Better yet, the jobs picture is brightening. Since October, employers have added an average of 196,500 jobs a month, up from 157,000 a month in the previous eight months. And unemployment, still relatively high at 7.6 percent, looks likely to head down. The Fed said Wednesday that it could fall as low as 7.2 percent this year, then down to 6.5 percent next year.

One warning: Recessions are difficult to predict, so anything is possible.

STOCKS SEEM REASONABLY VALUED: Major U.S. stock indexes have dropped more than 2 percent this month even though corporate profits are at a record high.

All else being equal, investors who buy now could be getting stocks at a good price.

One way to value stocks is to look at their price-earnings ratio. To calculate a P/E, you divide the price of a stock by its annual earnings per share. A company that earns $4 a share and has a $60 stock has a P/E of 15, for instance. The lower the P/E, the cheaper the stock.
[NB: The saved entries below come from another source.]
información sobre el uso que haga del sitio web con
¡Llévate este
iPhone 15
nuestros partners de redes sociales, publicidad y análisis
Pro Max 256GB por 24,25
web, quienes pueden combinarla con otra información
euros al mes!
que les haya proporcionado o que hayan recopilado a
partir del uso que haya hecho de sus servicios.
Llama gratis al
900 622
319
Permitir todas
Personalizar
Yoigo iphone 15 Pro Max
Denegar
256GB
The Standard & Poor's 500 index is trading at 16.1 times earnings per share over the past 12 months, according to S&P Dow Jones Indices, which oversees the index. The average since World War II is 17.5. Translation: Stocks are slightly cheaper than the long-term average now.

To be sure, there are other ways to value stocks, and not all are as encouraging.

You can compare stocks to companies' book value per share, for instance, or to the annual average of their 10-year earnings per share. Both measures suggest stocks are still rich. And big earnings in the past year are no guarantee of big ones next year.

Still, it's not clear that stocks are wildly overpriced. If you believe the economic recovery will continue, earnings are likely to grow, too.

CASH APLENTY: Don't be surprised if companies launch yet another round of stock buybacks. This could help lift stock prices, or at least limit the losses.

The impact of stock buybacks on the market has been big.

Nearly every other large player in the stock market -- insurers, brokerages, state and local governments, pension funds -- have been selling. And yet stocks have more doubled from their recession lows. A big reason is that U.S. companies, not counting financial firms, have bought more than $1 trillion of their own stock in the five years through 2012, according to the Federal Reserve.

Depending on your point of view, the outsize role of buybacks is either good or bad.

Skeptics say buybacks show companies don't have anything better to do with their money, a bad sign for future profits. Stock bulls say it shows that the people who know their companies better than anyone else -- corporate executives -- think their stocks are a bargain, and so should you.

Whoever is right, buybacks are likely to continue because companies have plenty of firepower. Companies in the S&P 500 have $1 trillion of cash, according to S&P Dow Jones. The cash hoard has never been higher.